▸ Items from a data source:

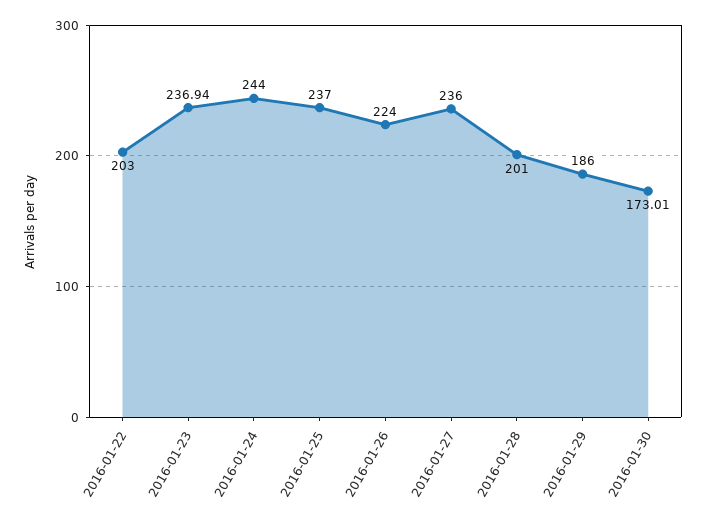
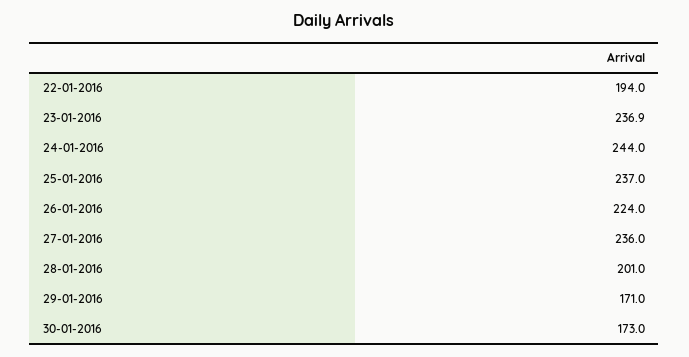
  {
-   "2016-01-22": 203,
+   "2016-01-22": 194,
    "2016-01-23": 236.94,
    "2016-01-24": 244,
    "2016-01-25": 237,
    "2016-01-26": 224,
    "2016-01-27": 236,
    "2016-01-28": 201,
-   "2016-01-29": 186,
+   "2016-01-29": 171,
    "2016-01-30": 173.01
  }

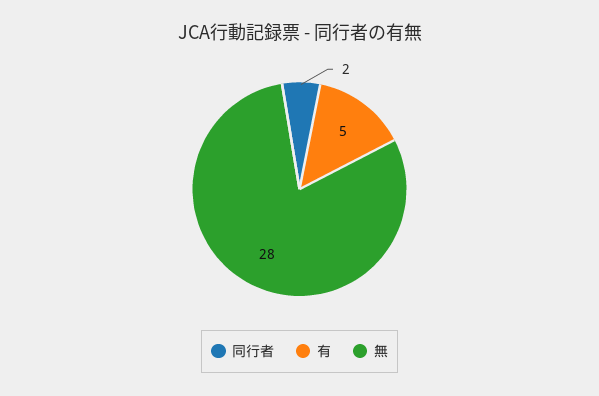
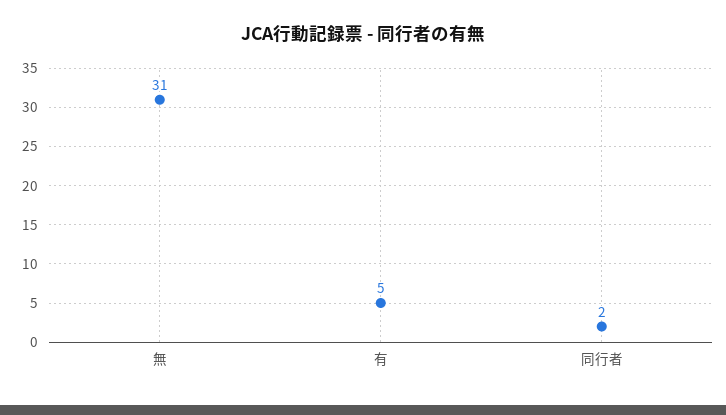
  {
    "同行者": 2,
    "有": 5,
-   "無": 28
+   "無": 31
  }

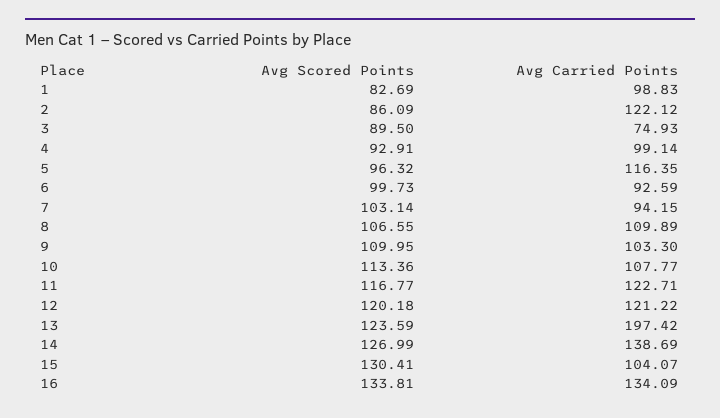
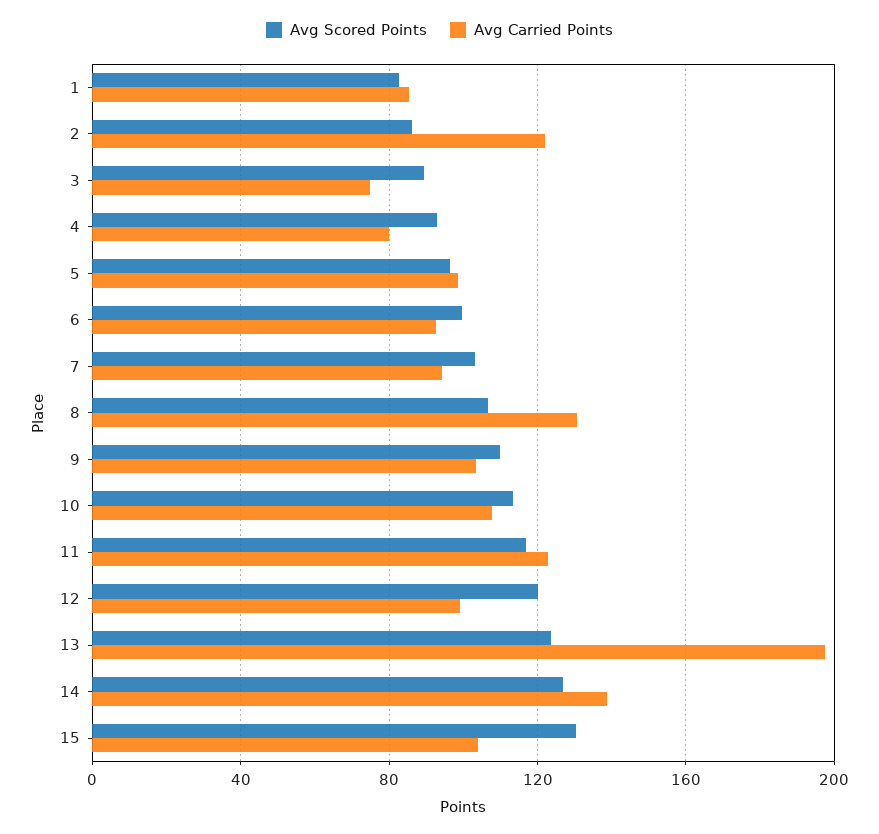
  {
    "Avg Scored Points": {
      "1": 82.69,
      "2": 86.09,
      "3": 89.5,
      "4": 92.91,
      "5": 96.32,
      "6": 99.73,
      "7": 103.14,
      "8": 106.55,
      "9": 109.95,
      "10": 113.36,
      "11": 116.77,
      "12": 120.18,
      "13": 123.59,
      "14": 126.99,
-     "15": 130.41,
+     "15": 130.41
-     "16": 133.81
    },
    "Avg Carried Points": {
-     "1": 98.83,
+     "1": 85,
      "2": 122.12,
      "3": 74.93,
-     "4": 99.14,
+     "4": 80,
-     "5": 116.35,
+     "5": 100,
      "6": 92.59,
      "7": 94.15,
-     "8": 109.89,
+     "8": 130,
      "9": 103.3,
      "10": 107.77,
      "11": 122.71,
-     "12": 121.22,
+     "12": 100,
      "13": 197.42,
      "14": 138.69,
-     "15": 104.07,
+     "15": 104.07
-     "16": 134.09
    }
  }

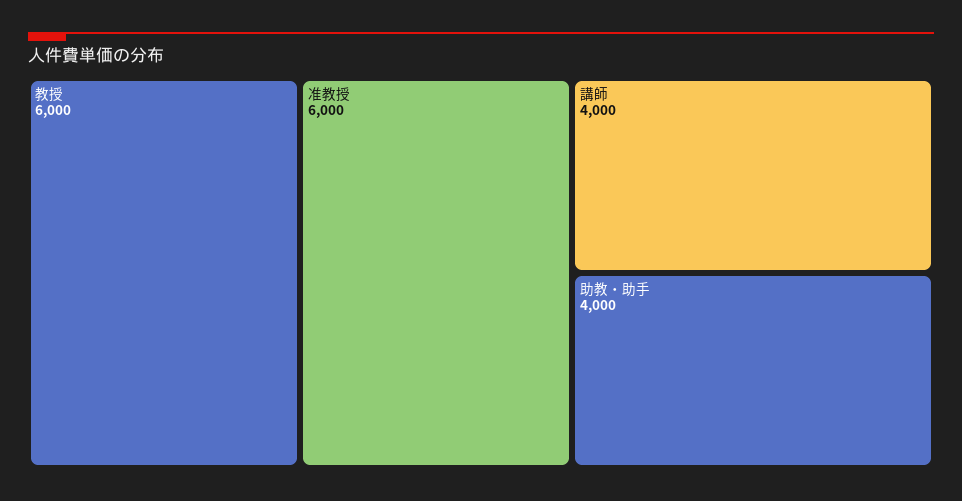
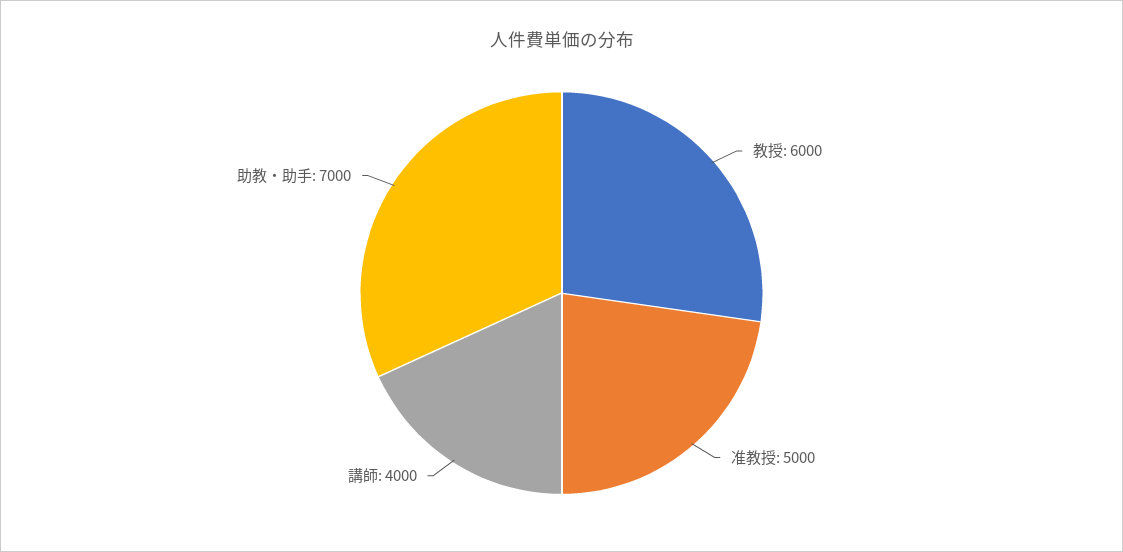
  {
    "教授": 6000,
-   "准教授": 6000,
+   "准教授": 5000,
    "講師": 4000,
-   "助教・助手": 4000
+   "助教・助手": 7000
  }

▸ TO DO: With the pictures left aside, write out all of the records above exactly.

▸ YOUR RESPONSE:
  {
-   "2016-01-22": 203,
+   "2016-01-22": 194,
    "2016-01-23": 236.94,
    "2016-01-24": 244,
    "2016-01-25": 237,
    "2016-01-26": 224,
    "2016-01-27": 236,
    "2016-01-28": 201,
-   "2016-01-29": 186,
+   "2016-01-29": 171,
    "2016-01-30": 173.01
  }

  {
    "同行者": 2,
    "有": 5,
-   "無": 28
+   "無": 31
  }

  {
    "Avg Scored Points": {
      "1": 82.69,
      "2": 86.09,
      "3": 89.5,
      "4": 92.91,
      "5": 96.32,
      "6": 99.73,
      "7": 103.14,
      "8": 106.55,
      "9": 109.95,
      "10": 113.36,
      "11": 116.77,
      "12": 120.18,
      "13": 123.59,
      "14": 126.99,
-     "15": 130.41,
+     "15": 130.41
-     "16": 133.81
    },
    "Avg Carried Points": {
-     "1": 98.83,
+     "1": 85,
      "2": 122.12,
      "3": 74.93,
-     "4": 99.14,
+     "4": 80,
-     "5": 116.35,
+     "5": 100,
      "6": 92.59,
      "7": 94.15,
-     "8": 109.89,
+     "8": 130,
      "9": 103.3,
      "10": 107.77,
      "11": 122.71,
-     "12": 121.22,
+     "12": 100,
      "13": 197.42,
      "14": 138.69,
-     "15": 104.07,
+     "15": 104.07
-     "16": 134.09
    }
  }

  {
    "教授": 6000,
-   "准教授": 6000,
+   "准教授": 5000,
    "講師": 4000,
-   "助教・助手": 4000
+   "助教・助手": 7000
  }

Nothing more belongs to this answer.